You may also be able to borrow larger amounts of money compared to borrowers with poor credit. For example, you may be able to get a credit card with a $30,000 credit limit versus a $10,000 limit. You may also qualify for credit cards with low-APR introductory offers and rewards.

Better housing opportunities

Mortgage lenders and landlords want to know that you’re going to be responsible and honor your financial obligations. When it comes to a mortgage, your credit — among other factors — will affect your eligibility as well as the terms you receive.
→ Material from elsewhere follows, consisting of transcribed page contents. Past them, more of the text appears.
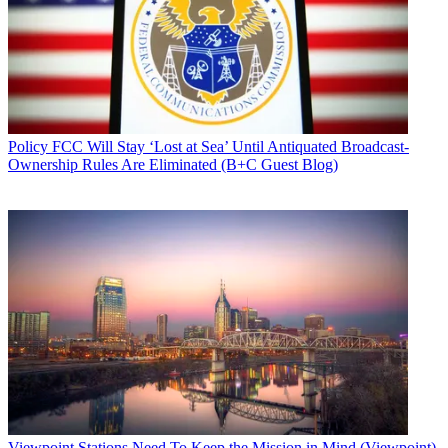
Policy
FCC Will Stay ‘Lost at Sea’ Until Antiquated Broadcast-
Ownership Rules Are Eliminated (B+C Guest Blog)
Viewpoint
Stations Need To Keep the Mission in Mind (Viewpoint)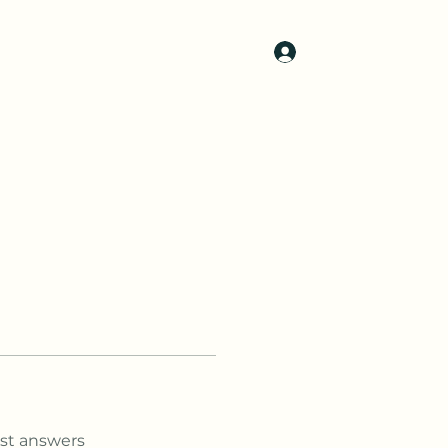
Log In
t Us
Gallery
Contact Us
More
st answers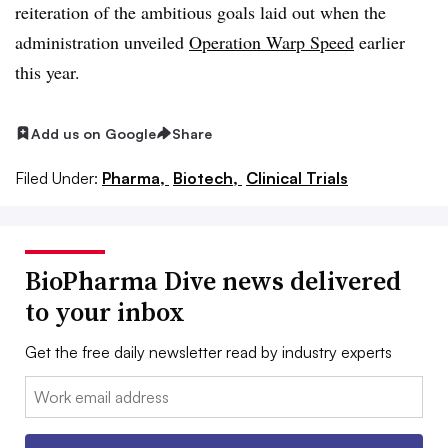
reiteration of the ambitious goals laid out when the
administration unveiled
Operation Warp Speed
earlier
this year.
Add us on Google
Share
Filed Under:
Pharma,
Biotech,
Clinical Trials
BioPharma Dive news delivered
to your inbox
Get the free daily newsletter read by industry experts
Email: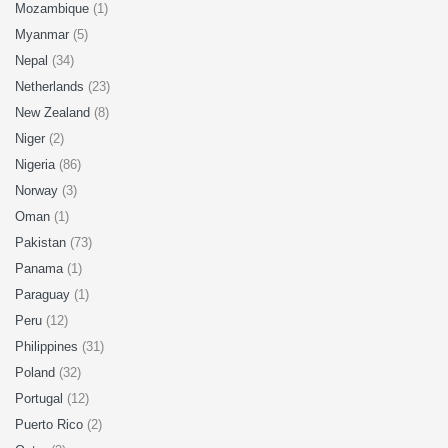
Mozambique
(1)
Myanmar
(5)
Nepal
(34)
Netherlands
(23)
New Zealand
(8)
Niger
(2)
Nigeria
(86)
Norway
(3)
Oman
(1)
Pakistan
(73)
Panama
(1)
Paraguay
(1)
Peru
(12)
Philippines
(31)
Poland
(32)
Portugal
(12)
Puerto Rico
(2)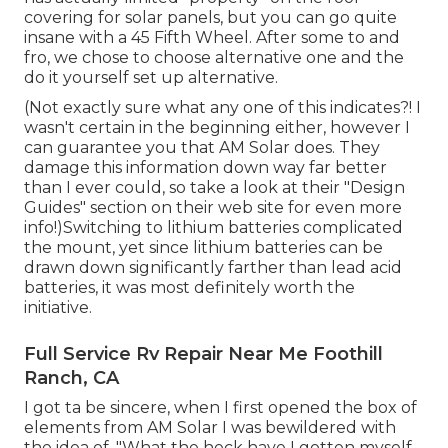
covering for solar panels, but you can go quite
insane with a 45 Fifth Wheel. After some to and
fro, we chose to choose alternative one and the
do it yourself set up alternative.
(Not exactly sure what any one of this indicates?! I
wasn't certain in the beginning either, however I
can guarantee you that AM Solar does. They
damage this information down way far better
than I ever could, so
take a look at their "Design
Guides" section on their web site
for even more
info!)Switching to lithium batteries complicated
the mount, yet since lithium batteries can be
drawn down significantly farther than lead acid
batteries, it was most definitely worth the
initiative.
Full Service Rv Repair Near Me Foothill
Ranch, CA
I got ta be sincere, when I first opened the box of
elements from AM Solar I was bewildered with
the idea of, "What the heck have I gotten myself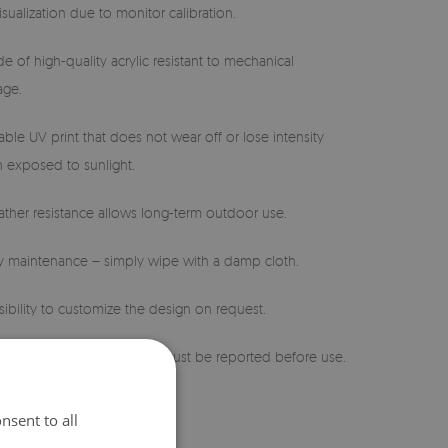
isualization due to monitor calibration.
e of high-quality acrylic resistant to mechanical
ge.
able UV print that does not wear off or lose intensity
 exposed to sunlight.
ther resistance allows long-term outdoor use.
sy maintenance – simply wipe with a damp cloth.
sibility to customize the design on request.
 defects or discrepancies must be reported before use.
nsent to all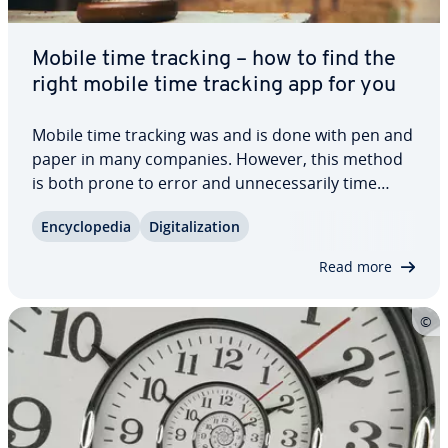
Mobile time tracking – how to find the
right mobile time tracking app for you
Mobile time tracking was and is done with pen and
paper in many companies. However, this method
is both prone to error and un­nec­es­sar­i­ly time
consuming. Thanks to dig­i­ti­za­tion, we now have
En­cy­clo­pe­dia
Dig­i­tal­iza­tion
better solutions. Mobile time tracking apps enable
companies to reduce their error rate and…
Read more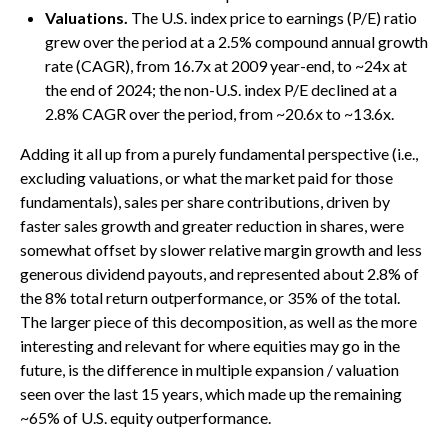
Valuations.
The U.S. index price to earnings (P/E) ratio
grew over the period at a 2.5% compound annual growth
rate (CAGR), from 16.7x at 2009 year-end, to ~24x at
the end of 2024; the non-U.S. index P/E declined at a
2.8% CAGR over the period, from ~20.6x to ~13.6x.
Adding it all up from a purely fundamental perspective (i.e.,
excluding valuations, or what the market paid for those
fundamentals), sales per share contributions, driven by
faster sales growth and greater reduction in shares, were
somewhat offset by slower relative margin growth and less
generous dividend payouts, and represented about 2.8% of
the 8% total return outperformance, or 35% of the total.
The larger piece of this decomposition, as well as the more
interesting and relevant for where equities may go in the
future, is the difference in multiple expansion / valuation
seen over the last 15 years, which made up the remaining
~65% of U.S. equity outperformance.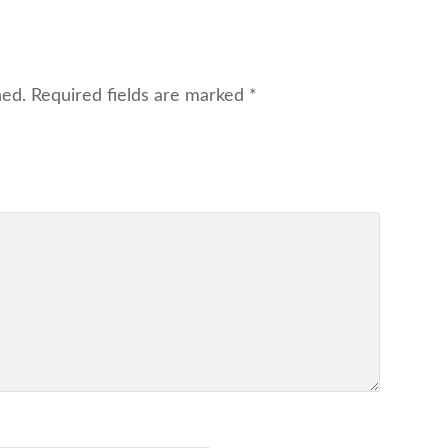
hed.
Required fields are marked
*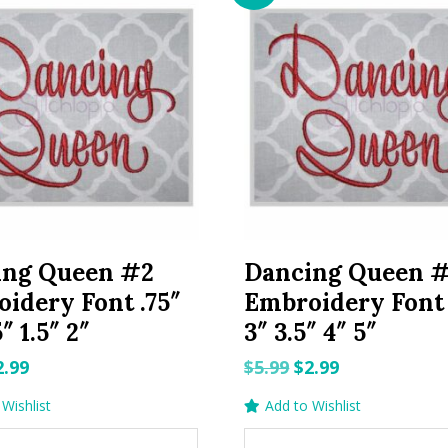
ing Queen #2
Dancing Queen 
idery Font .75″
Embroidery Font 
5″ 1.5″ 2″
3″ 3.5″ 4″ 5″
riginal
Current
Original
Current
2.99
$
5.99
$
2.99
rice
price
price
price
Wishlist
Add to Wishlist
as:
is:
was:
is:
For renters, many landlords run credit checks to see if you’re current on your accounts and have a positive rental and payment history. A good credit score could land you the rental you want and help you avoid needing to go the extra mile to prove you’d be a reliable renter.

Lower insurance premiums

The higher your credit score, the better chance for lower premiums on insurance, for items like your car or home. That’s because higher credit scores may be associated with a lower rate of filed claims. Insurance providers, meanwhile, may see lower credit scores as representing a higher risk and potential for more filed claims.

Better cell phone deals

Whether you’re hoping to snag the latest cell phone, sign up for a new cell phone plan or score special financing on a gadget, your credit score can affect your eligibility. In general, premium offers may be reserved for those with stronger credit.

Don’t fret if you don’t have the highest credit score

Credit scores are not fixed — they’re constantly fluctuating with everyday actions. Making purchases with your credit card and paying down your credit card balance, for example, affect your credit. Your score is also affected by things you can’t control, such as the age of your accounts.

That said, if you reach that perfect 850 credit score, you may not remain there long. But lenders don’t particularly care whether your score is 850 or 790, noted credit expert John Ulzheimer, who describes a score of 760 or above as “the sweet spot for credit.”

Your credit isn’t the only factor that affects your eligibility for credit. Your income and whether you own your home can also influence your eligibility, for example.

How to get an 850 credit score — or get closer to one

Pay your bills on time

Consumers with pristine credit never miss a payment. They consistently pay their bills on time, while the average American, according to analysis by LendingTree, has about six late payments in their credit history. If you need help paying bills on time, consider setting up autopay or some other system that can work for you.

Reduce your credit card balance

Most experts recommend keeping your credit utilization rate below 30% — though those with at or near-perfect credit scores typically keep that utilization rate below 7%, according to Ulzheimer. So, consider chipping away at those credit card balances and minimizing how much you charge if you want to work toward higher credit.

Apply for credit strategically

You should only apply for credit when it makes financial sense to do so. Opening a bunch of new accounts, especially within a short period of time, may suggest that you’re financially squeezed and taking on more debt than you can handle — a credit score no-no.

Keep unused credit cards open

Keeping old credit cards open — as long as they’re not costing you money in annual fees — is a smart strategy, as closing an account may increase your credit utilization ratio. Owing the same amount but having fewer open accounts may lower your credit score.

However, credit card issuers may close old, unused accounts, so you should periodically make a small purchase on old accounts you want to keep open — just remember to pay them off to avoid interest.

Dispute any inaccuracies in your credit reports

Be sure to check your credit reports regularly at the three major credit bureaus: Experian, Equifax and TransUnion. Inaccuracies and mistakes can — and do — occur, perhaps more often than you realize. If you see errors, dispute the information as soon as possible as they could be dragging down your credit score.

Monitor your credit regularly

Consider credit monitoring to make sure your efforts to achieve credit score perfection are accurately reflected. Credit monitoring services can help you spot inaccuracies, and even possible identity theft. My LendingTree is one service that offers credit monitoring, and can also help you shop for loans.